Jared Bernstein, economist at the Economic Policy Institute, contends that the Bush administration lacks the “creativity and insight” to deal with job displacements caused by outsourcing. He favored building an aggressive “transitional safety net” for workers that would include training and funds to tide them over.
Bernstein said it’s still unclear whether a genuine jobs recovery is under way.
“We’ve had these head fakes before,” he said of recent sharp increases in business payrolls.
International concern is growing over a possible sharp decline in the dollar that might be caused chiefly by the fact that the United States this year will import $600 billion more than it exports.
Bernard Baumohl, an economist and former magazine reporter who has formed a consulting company, said he fears a currency crisis over the next three to 12 months. He said foreign investors, a key source of capital driving the American economy, appear to be less inclined to invest in the United States. Such a move could drive up interest rates in the United States and cause the price of imports to soar.

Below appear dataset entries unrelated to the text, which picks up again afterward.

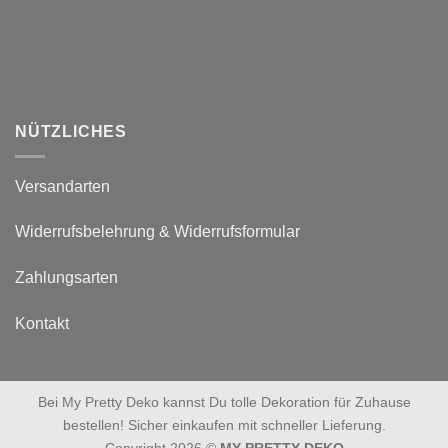
NÜTZLICHES
Versandarten
Widerrufsbelehrung & Widerrufsformular
Zahlungsarten
Kontakt
Bei My Pretty Deko kannst Du tolle Dekoration für Zuhause
bestellen! Sicher einkaufen mit schneller Lieferung.
Copyright 2026 ©
MY PRETTY DEKO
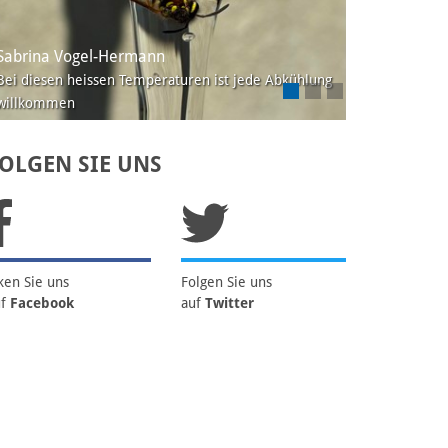
a Vogel-Hermann
Sabrina Vogel-Her
sen heissen Temperaturen ist jede Abkühlung
mmen
Die ersten Blätter fal
OLGEN SIE UNS
ken Sie uns
Folgen Sie uns
uf
Facebook
auf
Twitter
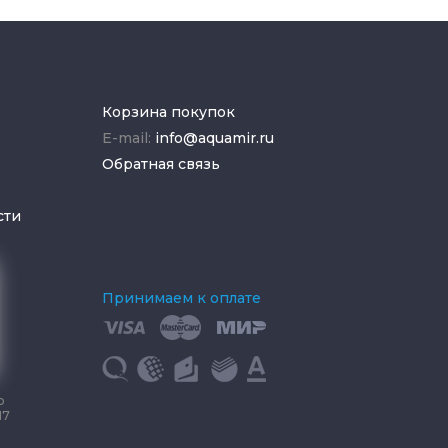
Корзина покупок
E-mail:
info@aquamir.ru
Обратная связь
сти
Принимаем к оплате
о
17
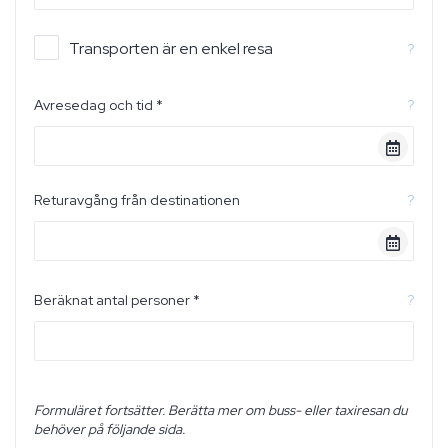
Transporten är en enkel resa
?
Avresedag och tid *
?
Returavgång från destinationen
?
Beräknat antal personer *
?
Formuläret fortsätter. Berätta mer om buss- eller taxiresan du
behöver på följande sida.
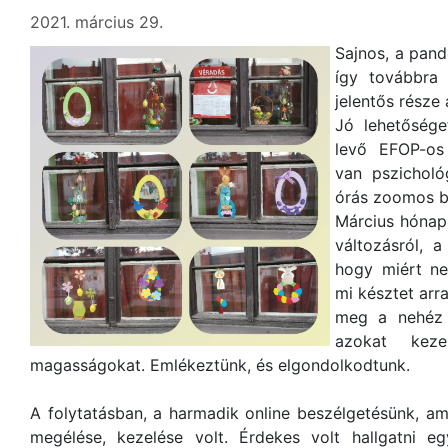
2021. március 29.
Sajnos, a pan
így továbbra 
jelentős része 
Jó lehetősége
levő EFOP-os
van pszicholó
órás zoomos b
Március hónapb
változásról, a
hogy miért ne
mi késztet arr
meg a nehéz p
azokat keze
magasságokat. Emlékeztünk, és elgondolkodtunk.
A folytatásban, a harmadik online beszélgetésünk, a
megélése, kezelése volt. Érdekes volt hallgatni 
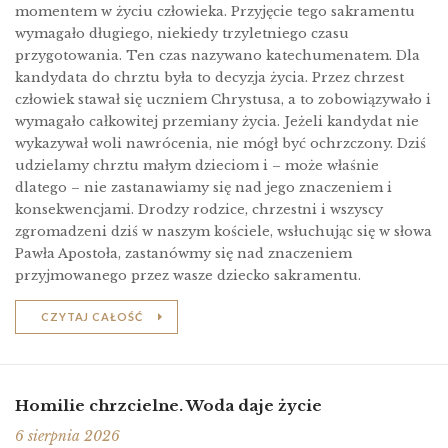
momentem w życiu człowieka. Przyjęcie tego sakramentu
wymagało długiego, niekiedy trzyletniego czasu
przygotowania. Ten czas nazywano katechumenatem. Dla
kandydata do chrztu była to decyzja życia. Przez chrzest
człowiek stawał się uczniem Chrystusa, a to zobowiązywało i
wymagało całkowitej przemiany życia. Jeżeli kandydat nie
wykazywał woli nawrócenia, nie mógł być ochrzczony. Dziś
udzielamy chrztu małym dzieciom i – może właśnie
dlatego – nie zastanawiamy się nad jego znaczeniem i
konsekwencjami. Drodzy rodzice, chrzestni i wszyscy
zgromadzeni dziś w naszym kościele, wsłuchując się w słowa
Pawła Apostoła, zastanówmy się nad znaczeniem
przyjmowanego przez wasze dziecko sakramentu.
CZYTAJ CAŁOŚĆ
Homilie chrzcielne. Woda daje życie
6 sierpnia 2026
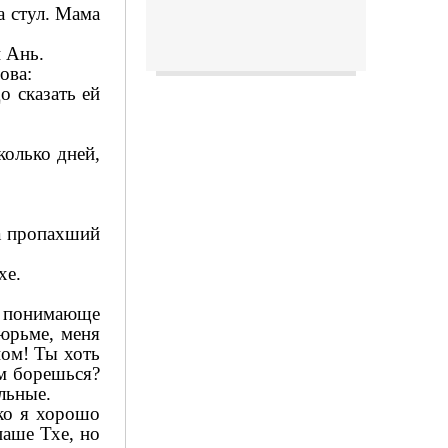
а стул. Мама
 Ань.
ова:
о сказать ей
колько дней,
на пропахший
хе.
и понимающе
тюрьме, меня
ном! Ты хоть
ем борешься?
льные.
ако я хорошо
паше Тхе, но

But other analysts said that they doubted that countries like China and Japan would pull away from U.S. investments and that any dollar decline would be orderly.
Gault said he saw no Bush boom because the consumer and housing sectors of the economy are stretched, and there is no new stimulus expected from Washington.
But even if consumers are saddled with more debt, Gault said he is not looking for the kind of consumer pullback that would throw the economy into recession. Household wealth, particularly a rise in home values, is giving consumers some confidence.
Americans should not be so apprehensive about the economy, Gault added.
“I think the U.S. economy has exhibited extreme resilience over the years,” he said, despite shocks such as terrorism, oil price increases, stock market plunges and distressing corporate scandals.
“We’re whining more than we ought to be about the economy,” said Davis Wyss, chief economist at Standard & Poor’s. “Unemployment is below its historical average. Inflation is low and so are interest rates, while productivity growth and income growth are still pretty strong. We got spoiled in the 1990s.”
If oil prices come down from a current level of more than $47 a barrel, Wyss said, “We think it will be an OK economy” over the next four years.
For the upcoming Christmas season, retail expert Kurt Barnard, president of a consulting firm in Upper Montclair, N.J., said signs point to a solid but not smashing holiday sales season.
Though consumers are spending nearly all their income and appear to be “tapped out,” Barnard said additional hiring would help to fuel more spending. Last month, companies added 337,000 payroll jobs, and economists say they would not be surprised if an average 200,000 jobs are created each month under today’s economy.
Few economists saw the budget deficit, at $413 billion this year, creating huge problems for the economy in the immediate future. But Naroff and Gault said the United States has limited time to deal with the deficit because the first Baby Boomers will reach early retirement age in 2008.